“Right. They were. Only you got a two-hour jumpstart on the schedule.” His brother clapped him on the shoulder. “Man, had I known this job came with built-in excuses to visit pretty girls, I would have joined the team long before now.”

Aspen tossed the box of decorations he’d been looking for and it landed against his kid brother’s chest a little too hard. “Uphhh. I’m kidding, man, lighten up. How long is Ivy staying in town?”

“If Mrs. Winters has a say, her granddaughter would be here indefinitely.”

“And you? And by the way, does Ivy know that?”

He stopped shuffling through the boxes and pegged his brother with a glare. “Doesn’t matter what I want, Kade, now drop it. I do know that Mrs. Winters has something up her sleeve. I only wish she’d included me in on it.”

“And we’re back at square one.”

“Moving back here was a good choice after Jace, no regrets there. But Mom is still not happy you signed on so don’t push your luck. I could have you on kitchen duty indefinitely. Don’t push the Ivy subject.” He had to draw the line somewhere. “It’s just not going to happen. No matter how much I wish I could change the past.” He couldn’t even get her to have dinner with him. Years of training honed his senses like a razor’s edge. So why couldn’t he slice through his own thoughts and get down to the true grit of why Ivy showing up in his town messed with his head more than he cared to admit?

It wasn’t about the one that got away or ego.

Whether he wanted to admit to it or not, though, the answer stared him in the face more so now that she was back in Dixen, but no way he would outright say it. Not to Kade, and definitely not to himself.

“Seeing how messed up you are over Ivy, do you think what happened with your ex turned out for the better?”

“That’s anotherwhat ifquestion I don’t have the answer to. Ask me in another year and we’ll see.”

Aspen killed the lights and stepped out of the storage room.

“Look, we have things to do and I have a Santa sleigh to set up. Are you going to help or are you going to keep pestering me about things that are better off left buried?”

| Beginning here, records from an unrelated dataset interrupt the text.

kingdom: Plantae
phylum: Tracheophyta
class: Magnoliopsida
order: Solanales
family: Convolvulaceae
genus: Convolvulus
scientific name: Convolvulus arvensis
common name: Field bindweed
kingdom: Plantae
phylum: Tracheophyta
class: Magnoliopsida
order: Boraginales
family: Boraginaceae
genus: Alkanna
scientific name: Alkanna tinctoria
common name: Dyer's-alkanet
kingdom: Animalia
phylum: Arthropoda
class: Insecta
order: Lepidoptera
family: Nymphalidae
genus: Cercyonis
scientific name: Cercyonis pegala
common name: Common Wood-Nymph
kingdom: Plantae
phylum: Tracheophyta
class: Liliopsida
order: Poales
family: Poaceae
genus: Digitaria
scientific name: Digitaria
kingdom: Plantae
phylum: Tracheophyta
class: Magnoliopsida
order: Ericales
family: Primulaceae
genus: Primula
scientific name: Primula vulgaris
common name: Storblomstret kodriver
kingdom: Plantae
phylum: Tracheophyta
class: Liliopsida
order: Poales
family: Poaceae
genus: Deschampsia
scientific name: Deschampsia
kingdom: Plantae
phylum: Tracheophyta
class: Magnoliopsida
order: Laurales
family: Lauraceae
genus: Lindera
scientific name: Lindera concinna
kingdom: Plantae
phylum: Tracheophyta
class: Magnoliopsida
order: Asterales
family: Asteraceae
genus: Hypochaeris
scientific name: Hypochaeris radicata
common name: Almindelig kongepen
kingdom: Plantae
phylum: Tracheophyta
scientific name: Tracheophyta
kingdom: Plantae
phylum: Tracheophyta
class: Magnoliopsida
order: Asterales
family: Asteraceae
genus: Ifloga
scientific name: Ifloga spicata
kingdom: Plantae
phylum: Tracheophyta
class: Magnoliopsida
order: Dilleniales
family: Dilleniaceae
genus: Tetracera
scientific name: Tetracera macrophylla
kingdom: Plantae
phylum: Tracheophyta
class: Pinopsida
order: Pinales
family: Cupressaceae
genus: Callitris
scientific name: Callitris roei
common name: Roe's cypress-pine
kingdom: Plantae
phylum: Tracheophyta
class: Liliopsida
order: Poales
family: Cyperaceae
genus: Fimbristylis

“A little of both. I’ll help carry the boxes out but no way in the world I’m helping you set up that hideous monstrosity you call a Christmas decoration. Sheriff's been a little on edge lately with his daughter expecting any day now. With your current luck, he’ll pass by and arrest us for even thinking about putting this thing up again this year.”

“It’s tradition.”

“Sure back in the day before the whole big dix name being pinned on our asses. We can’t live that shit down. Now all the high school kids stick their mom's dildos on the reindeer antlers as a joke. I didn’t like being the one sent out to de-dildo the sleigh last year, Aspen, Kade countered.

Aspen had to admit, the slight of a twenty dildos in his brother’s hands and catching a picture to torture him with was priceless.

“Please don’t make me set this up again.”

Aspen paused. “My current luck? What the hell is that supposed to mean?”

“Are you going to deny the kids of Dixen, Alaska their Santa sleigh?”

“Abso-fucking-lutly.”

“Fine. I’ll do you.” Aspen grabbed a stack of boxes. “The men will be back soon,” he called over top the stack.

“Yeah, yeah. I know,” his brother waved him off, “my turn to slave to the apron. Not sure I like this whole older brother’s also my boss angle,” he teased, punching his brother in the arm playfully. “But I’m telling you. Mom would be proud of what I’m whipping up today. This one I think I nailed. Practiced all through college.”

“What? Ramen noodles?”

Before raising a family, their mother had been a master chef at one of the finest restaurants in Vancouver. When she married their father and moved to Dixen, she opened her own restaurant all while raising five rowdy boys and a sassy daughter. The woman saw to it her children knew their way around a spatula and skillet. Except for Kade. The man took to the kitchen like Rocco would take to the desert.

“Please tell me you asked Mom to cook it and bring it by.”

Kade rubbed his hands together with a shake of his head. “Not this time. I’m going full all in. All Kade, all the way.”

“That’s what scares me. Thank God Ivy turned me down.”

“We’ll come back to that in a little while,” his brother promised—or threatened, depending on how you looked at it. “I’ll have you know today’s menu will be so good it’ll knock the suspenders off the entire crew.” His brother pressed the tips of his fingers to his mouth and made an audible kiss. “You’ll want me on kitchen duty for life when you taste what I have in the works. Like I said, I’ve been practicing.” Kade turned away but did a one-eighty. “I forgot. I need a couple of things for the store and Dad phoned while you were out doing heroic deeds at Ivy’s.”

He didn’t have the energy to touch that one. “And?”